● **Task**
Gather every line from the rows below that contains the string "value", and copy each of those lines in full.

===== Data for this task

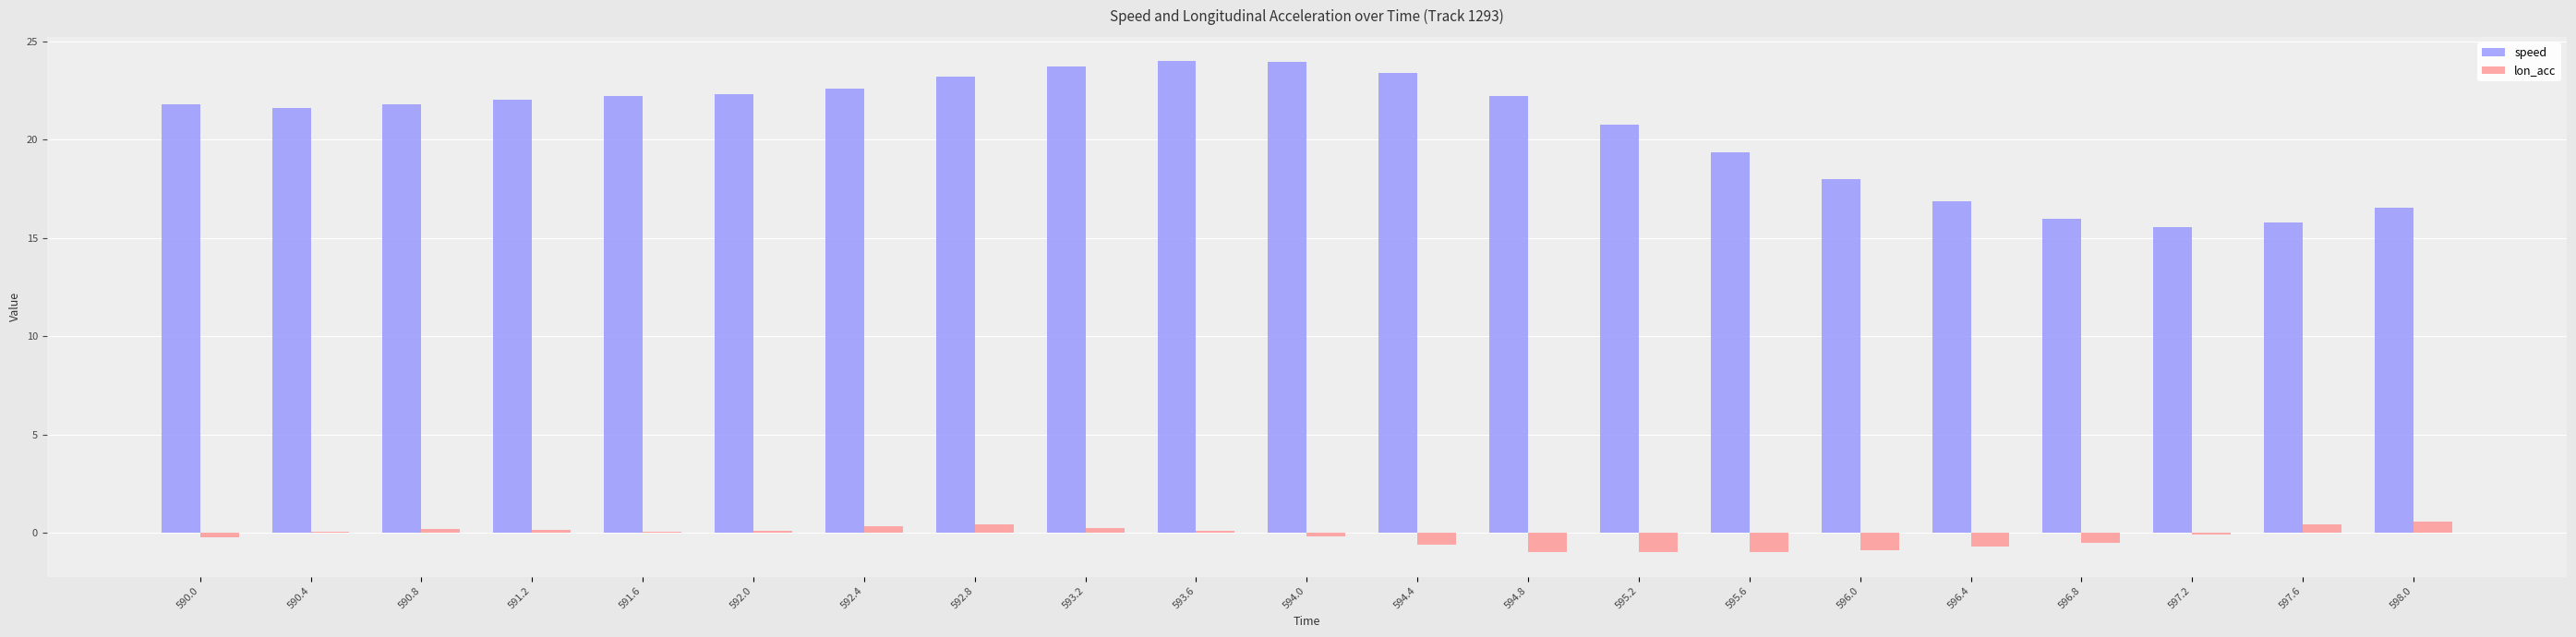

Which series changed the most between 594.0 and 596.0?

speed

==========
===== Data for this task

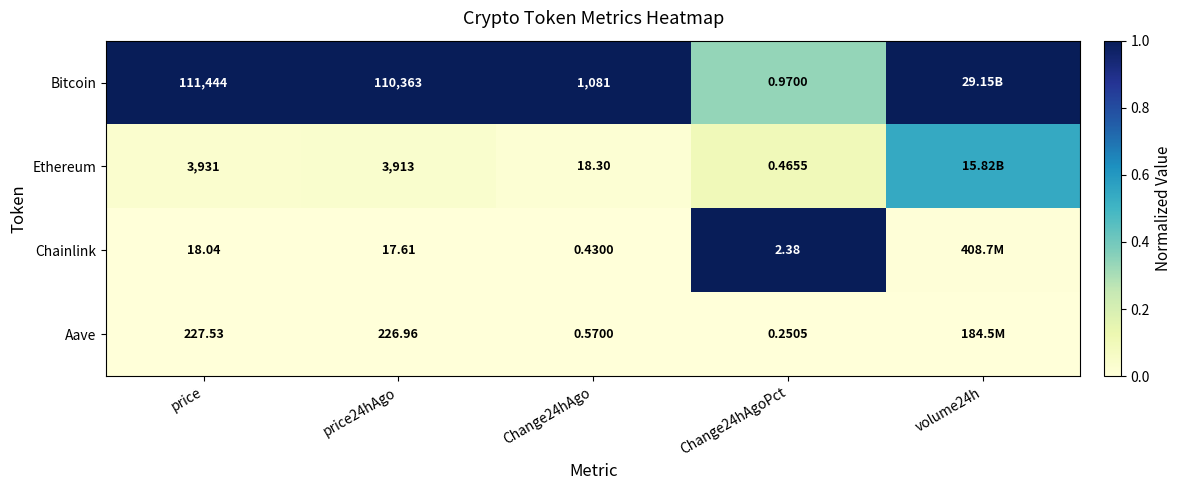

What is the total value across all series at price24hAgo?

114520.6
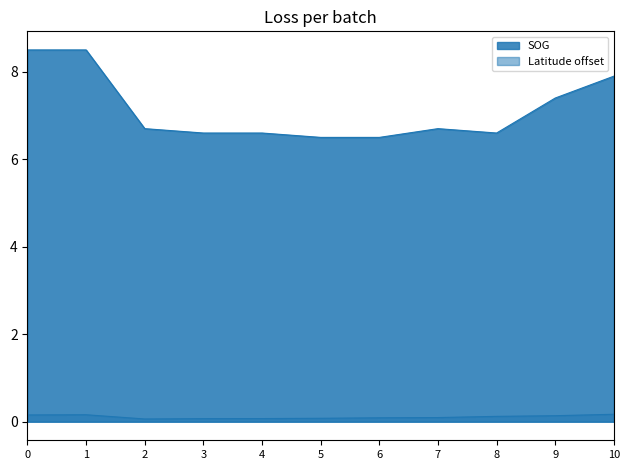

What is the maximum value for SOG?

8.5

==========

● **Expected output**
What is the total value across all series at price24hAgo?
What is the maximum value for SOG?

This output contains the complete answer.